AIM OF THE EXERCISE: The answer must be a single number: the count of lines in the records below that contain the word "pixels".

DATA PROVIDED:

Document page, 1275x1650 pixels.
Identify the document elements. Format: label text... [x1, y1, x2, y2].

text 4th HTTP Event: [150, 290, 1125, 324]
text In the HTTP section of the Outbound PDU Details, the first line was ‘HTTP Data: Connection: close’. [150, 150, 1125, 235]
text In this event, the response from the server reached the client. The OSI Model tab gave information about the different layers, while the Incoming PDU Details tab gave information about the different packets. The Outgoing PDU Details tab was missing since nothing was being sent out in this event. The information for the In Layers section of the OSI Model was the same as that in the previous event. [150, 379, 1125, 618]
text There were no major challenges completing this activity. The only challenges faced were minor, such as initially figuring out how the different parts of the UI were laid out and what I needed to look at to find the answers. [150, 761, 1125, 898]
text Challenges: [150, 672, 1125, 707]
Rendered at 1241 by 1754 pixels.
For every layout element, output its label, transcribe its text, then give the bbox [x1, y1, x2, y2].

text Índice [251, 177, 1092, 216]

---

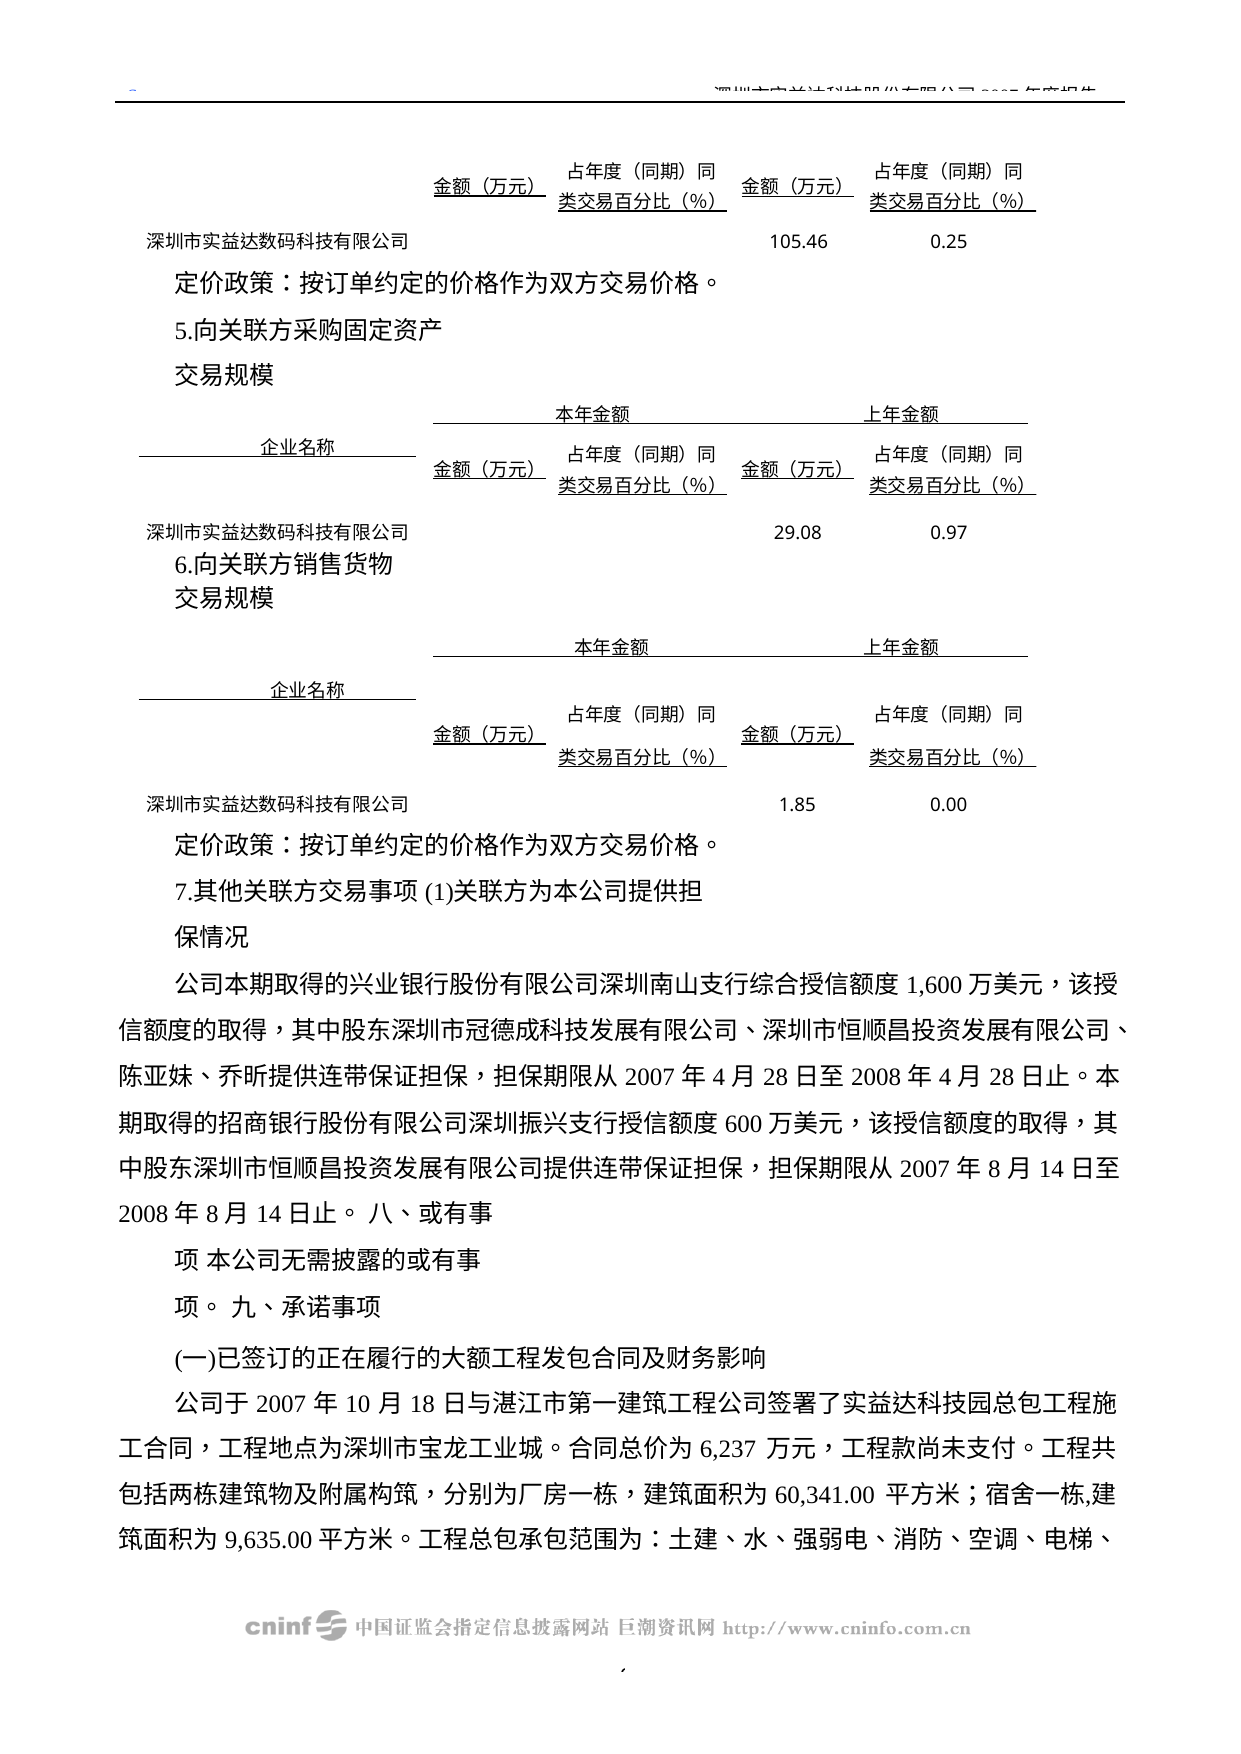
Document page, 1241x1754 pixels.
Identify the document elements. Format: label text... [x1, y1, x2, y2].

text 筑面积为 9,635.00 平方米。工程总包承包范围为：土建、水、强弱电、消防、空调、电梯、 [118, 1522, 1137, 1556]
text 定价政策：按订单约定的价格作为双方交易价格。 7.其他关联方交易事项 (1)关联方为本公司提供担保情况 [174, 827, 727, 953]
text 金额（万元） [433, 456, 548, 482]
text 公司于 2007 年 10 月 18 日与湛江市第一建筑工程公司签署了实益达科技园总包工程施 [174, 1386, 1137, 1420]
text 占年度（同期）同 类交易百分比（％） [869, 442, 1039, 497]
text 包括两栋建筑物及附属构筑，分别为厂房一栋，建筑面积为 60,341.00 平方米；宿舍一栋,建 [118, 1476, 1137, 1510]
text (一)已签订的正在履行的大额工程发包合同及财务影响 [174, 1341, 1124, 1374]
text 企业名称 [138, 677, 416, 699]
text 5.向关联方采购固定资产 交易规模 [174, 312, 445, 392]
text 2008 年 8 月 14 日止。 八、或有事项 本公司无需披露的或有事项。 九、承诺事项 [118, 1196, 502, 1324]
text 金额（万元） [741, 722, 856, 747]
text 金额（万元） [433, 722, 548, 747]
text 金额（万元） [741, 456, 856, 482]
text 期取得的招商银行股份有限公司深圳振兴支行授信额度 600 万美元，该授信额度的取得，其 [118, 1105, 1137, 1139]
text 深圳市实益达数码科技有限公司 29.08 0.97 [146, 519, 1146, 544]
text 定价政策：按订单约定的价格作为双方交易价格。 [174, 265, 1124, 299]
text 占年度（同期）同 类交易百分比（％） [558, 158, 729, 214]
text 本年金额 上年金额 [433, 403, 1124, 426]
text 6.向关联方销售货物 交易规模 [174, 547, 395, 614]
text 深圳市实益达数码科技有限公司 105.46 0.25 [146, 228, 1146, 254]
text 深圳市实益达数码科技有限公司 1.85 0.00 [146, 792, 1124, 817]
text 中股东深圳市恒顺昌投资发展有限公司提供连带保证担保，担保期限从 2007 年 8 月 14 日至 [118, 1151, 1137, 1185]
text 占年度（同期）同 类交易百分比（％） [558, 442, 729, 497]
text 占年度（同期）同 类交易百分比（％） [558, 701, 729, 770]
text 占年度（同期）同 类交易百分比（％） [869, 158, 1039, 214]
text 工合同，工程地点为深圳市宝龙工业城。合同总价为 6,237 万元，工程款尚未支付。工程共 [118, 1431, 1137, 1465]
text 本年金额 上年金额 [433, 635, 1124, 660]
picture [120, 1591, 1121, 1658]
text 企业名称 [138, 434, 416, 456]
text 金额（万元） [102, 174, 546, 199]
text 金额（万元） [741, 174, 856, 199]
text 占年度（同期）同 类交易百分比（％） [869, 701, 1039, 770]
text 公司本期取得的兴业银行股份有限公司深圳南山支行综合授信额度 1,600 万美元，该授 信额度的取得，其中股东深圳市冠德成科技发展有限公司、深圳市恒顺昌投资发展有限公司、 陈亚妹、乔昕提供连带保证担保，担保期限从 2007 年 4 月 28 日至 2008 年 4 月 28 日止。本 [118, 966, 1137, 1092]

REPLY TO THE TASK: 3